## EXCERPT TO READ
Family Of Navy Yard Shooting Victim Seeks Money
TAMPA, Fla. (AP) -- The family of a woman slain during the mass shooting at the Washington Navy Yard is seeking $37.5 million from the government, saying the Navy and Department of Veterans Affairs ignored red flags about the killer's deteriorating mental health.
During a news conference Friday in Tampa, attorneys for the family of Mary DeLorenzo Knight said they were seeking the money in an administrative claim. The claim, one of the first steps toward filing a lawsuit, has been delivered to the agencies.
Under federal law, the Navy and VA must investigate the claim and determine whether it has merit. If they think it doesn't, attorneys for Knight's family said they will sue.
Email and calls to the Navy were not immediately returned. A VA spokesman said he could not comment.
Knight was one of 12 people gunned down by Aaron Alexis on Sept. 16 before he was killed in a shootout with police. The lawsuit said the contractor Alexis worked for should have told the Navy about his mental health problems and that the Navy should not have given him security clearance. Navy officials have said they found no record the company alerted the Navy about his mental health.
Knight, a 51-year-old divorced mother of two adult daughters, was born into a military family and worked as an expert in cybersecurity at the Navy Yard.
"My sister would want me to fight for her and fight for the girls," said Patricia DeLorenzo, Knight's younger sister.
DeLorenzo wanted to know why a man with a mental illness was allowed into the Navy Yard with a gun.
The FBI has said Alexis entered the Navy Yard in a vehicle and parked in a deck across from Building 197. He went into the building carrying a bag and came out of a fourth-floor bathroom with a shotgun.

## TASKS TO COMPLETE
1. Decide whether each statement below agrees with the Navy Yard shooting article. For (a), (b) and (c), answer yes or no and quote the words from the article that decide it.
(a) The family is asking the government for $37.5 million.
(b) A VA spokesman commented on the family's claim.
(c) Knight worked at the Navy Yard as a cybersecurity expert.
2. Return the part of the Navy Yard shooting article from "DeLorenzo wanted to" up to and including "with a shotgun.", copied word for word.
3. Resume the Navy Yard shooting article after its last sentence and keep writing the story.

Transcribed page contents
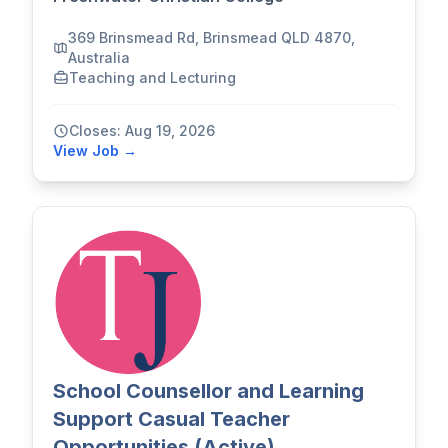
369 Brinsmead Rd, Brinsmead QLD 4870,
Australia
Teaching and Lecturing
Closes: Aug 19, 2026
View Job →
School Counsellor and Learning
Support Casual Teacher
Opportunities (Active)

## ANSWERS PER TASK
1.
(a) Yes: "is seeking $37.5 million from the government"
(b) No: "A VA spokesman said he could not comment."
(c) Yes: "worked as an expert in cybersecurity at the Navy Yard"

2.
DeLorenzo wanted to know why a man with a mental illness was allowed into the Navy Yard with a gun.
The FBI has said Alexis entered the Navy Yard in a vehicle and parked in a deck across from Building 197. He went into the building carrying a bag and came out of a fourth-floor bathroom with a shotgun.

3.
"We can stop crazy guys with guns from coming on our property," Knight family attorney Sidney Matthew said. "Since 9-11, there is no excuse for any governmental agency not to pass along information that there are dangerous crazy guys out there."
Alexis was employed by the Fort Lauderdale-based company The Experts. The company declined comment on the claim.
The Navy has ordered an in-depth investigation into the shooting and the events that led up to it, including a detailed look at the shooter, his mental health background and whether any adverse information was ever reported to the service about him.
According to the lawsuit, Alexis was delusional and believed "he was being controlled or influenced by low-frequency electromagnetic waves." The lawsuit said the VA failed to treat his mental illness when Alexis went to a VA emergency room Aug. 23 for insomnia and detailed three arrests involving Alexis and his post-traumatic stress disorder, anger management problems and alcohol abuse.
The VA has said Alexis visited hospitals in Washington and Rhode Island in the weeks before the rampage but denied that he was depressed or having thoughts of harming himself or others.
The VA has also said he was evaluated for mental health problems that might have contributed to his insomnia, but records don't reveal a history of mental health disorders.